McGuire was already inputting the coordinates into the GPS, eyebrows shooting up. “That’s twenty minutes south. On the water.”

“Middle of the swamp,” Patch said. “Smart. No vantage points, no approach on foot. But Remy and a small team can be just south of my place. That’ll work.”

“Except for one thing,” Savvy said. “I’ll take the eastern canal. Use the fog.”

“Are you kidding me?” McGuire said flatly.

“He said alone.” She pocketed the device. “But he didn’t say unarmed, and I’ll have a weapon.”

“No,” Patch said, the word so final it echoed.

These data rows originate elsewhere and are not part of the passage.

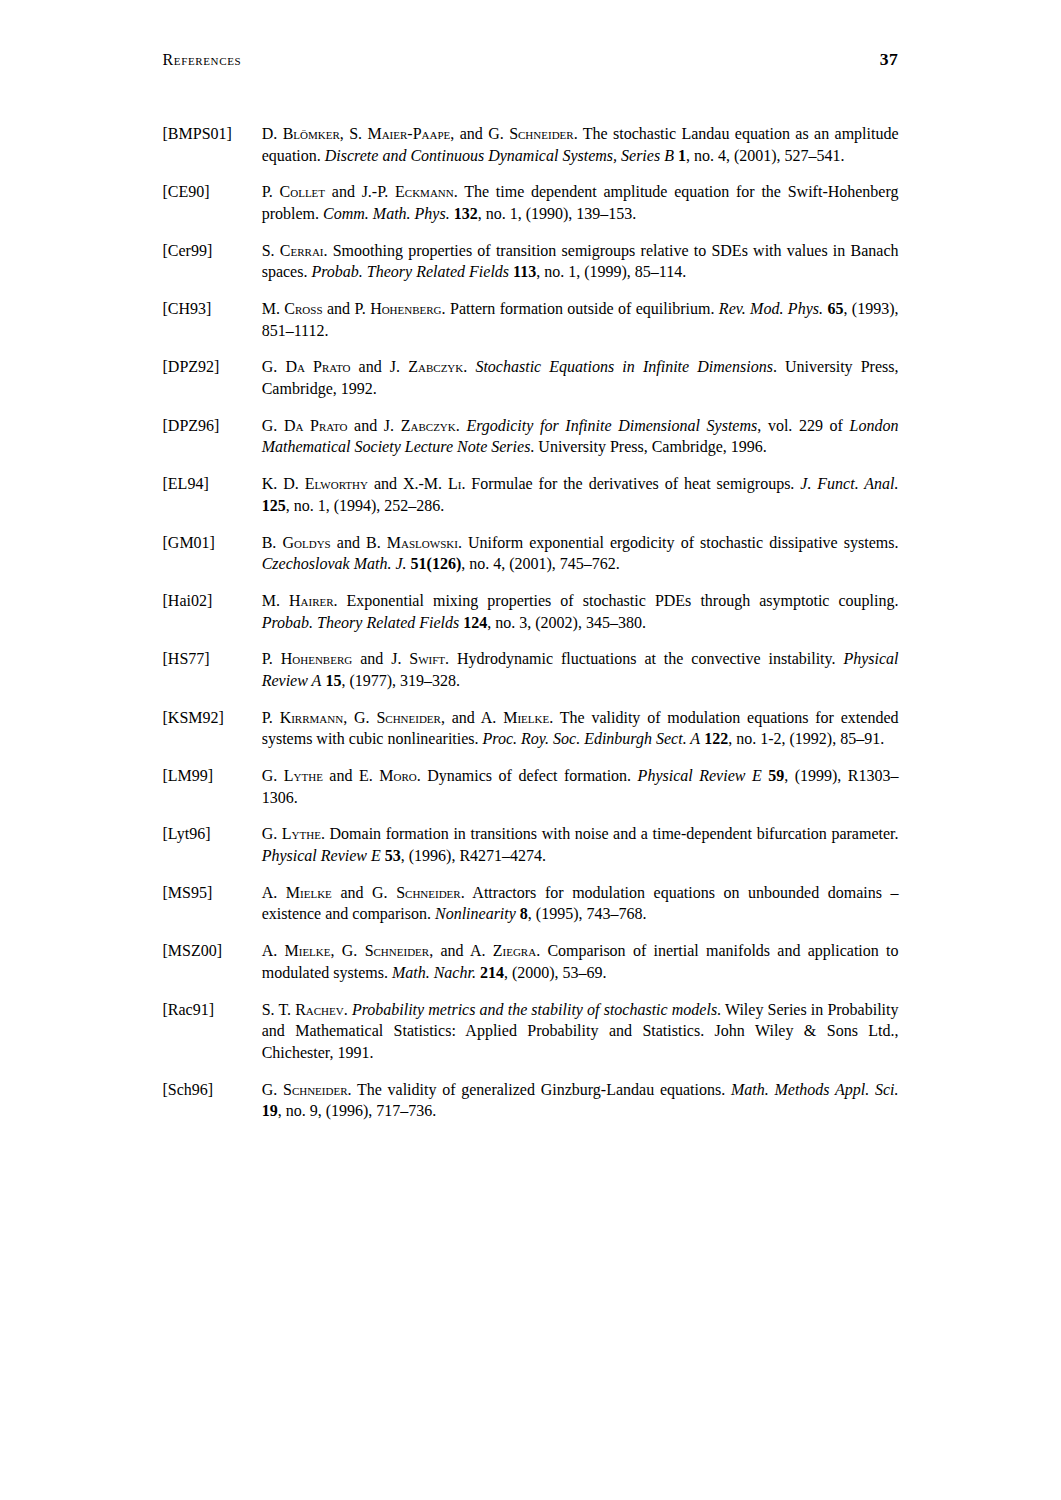References 37
[BMPS01]
D. Blömker, S. Maier-Paape, and G. Schneider. The stochastic Landau equation as an amplitude equation. Discrete and Continuous Dynamical Systems, Series B 1, no. 4, (2001), 527–541.
[CE90]
P. Collet and J.-P. Eckmann. The time dependent amplitude equation for the Swift-Hohenberg problem. Comm. Math. Phys. 132, no. 1, (1990), 139–153.
[Cer99]
S. Cerrai. Smoothing properties of transition semigroups relative to SDEs with values in Banach spaces. Probab. Theory Related Fields 113, no. 1, (1999), 85–114.
[CH93]
M. Cross and P. Hohenberg. Pattern formation outside of equilibrium. Rev. Mod. Phys. 65, (1993), 851–1112.
[DPZ92]
G. Da Prato and J. Zabczyk. Stochastic Equations in Infinite Dimensions. University Press, Cambridge, 1992.
[DPZ96]
G. Da Prato and J. Zabczyk. Ergodicity for Infinite Dimensional Systems, vol. 229 of London Mathematical Society Lecture Note Series. University Press, Cambridge, 1996.
[EL94]
K. D. Elworthy and X.-M. Li. Formulae for the derivatives of heat semigroups. J. Funct. Anal. 125, no. 1, (1994), 252–286.
[GM01]
B. Goldys and B. Maslowski. Uniform exponential ergodicity of stochastic dissipative systems. Czechoslovak Math. J. 51(126), no. 4, (2001), 745–762.
[Hai02]
M. Hairer. Exponential mixing properties of stochastic PDEs through asymptotic coupling. Probab. Theory Related Fields 124, no. 3, (2002), 345–380.
[HS77]
P. Hohenberg and J. Swift. Hydrodynamic fluctuations at the convective instability. Physical Review A 15, (1977), 319–328.
[KSM92]
P. Kirrmann, G. Schneider, and A. Mielke. The validity of modulation equations for extended systems with cubic nonlinearities. Proc. Roy. Soc. Edinburgh Sect. A 122, no. 1-2, (1992), 85–91.
[LM99]
G. Lythe and E. Moro. Dynamics of defect formation. Physical Review E 59, (1999), R1303–1306.
[Lyt96]
G. Lythe. Domain formation in transitions with noise and a time-dependent bifurcation parameter. Physical Review E 53, (1996), R4271–4274.
[MS95]
A. Mielke and G. Schneider. Attractors for modulation equations on unbounded domains – existence and comparison. Nonlinearity 8, (1995), 743–768.
[MSZ00]
A. Mielke, G. Schneider, and A. Ziegra. Comparison of inertial manifolds and application to modulated systems. Math. Nachr. 214, (2000), 53–69.
[Rac91]
S. T. Rachev. Probability metrics and the stability of stochastic models. Wiley Series in Probability and Mathematical Statistics: Applied Probability and Statistics. John Wiley & Sons Ltd., Chichester, 1991.
[Sch96]
G. Schneider. The validity of generalized Ginzburg-Landau equations. Math. Methods Appl. Sci. 19, no. 9, (1996), 717–736.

“You said yourself—we’re not waiting to get picked off in our sleep.” She glared.

“I said we bait him, not walk into his trap.” Patch shook his head.

“We are the trap,” she said. “But we won’t spring it until we know exactly what we’re dealing with.”

McGuire paced behind her, then stopped, facing the table again. “We set up a perimeter. Eyes on. No engagement unless she gives the signal. But we need time to set it up and get Riven downriver safely.”

Patch’s jaw flexed, but he didn’t argue.

“We’ve got an hour,” Savvy said, heading to the back room. “Somebody gas the boat.”

The others had already gone. Slipped silently into the swamp like ghosts with rifles, scattering into the dark to set the trap.

Only Patch and Savvy remained.

And Patch couldn’t help but wonder if he’d lost his mind.

Savvy stood at the edge of the dock, one hand on the mooring line, the other adjusting the small sidearm strapped beneath her jacket. She looked ready—sharp, focused, terrifyingly beautiful in a way that knocked the wind right out of his chest.

But he wasn’t ready.

Patch leaned against the post beside her, arms folded, jaw tight. “You sure you want to do this?”

“No,” she said softly. “But I have to.”

She didn’t look at him when she said it. Her gaze was on the water—moonlight rippling over the surface like silver veins. It had always calmed her, the quiet murmur of the bayou. But tonight, the silence buzzed with what-ifs.

He stepped closer. Not touching her. Not yet.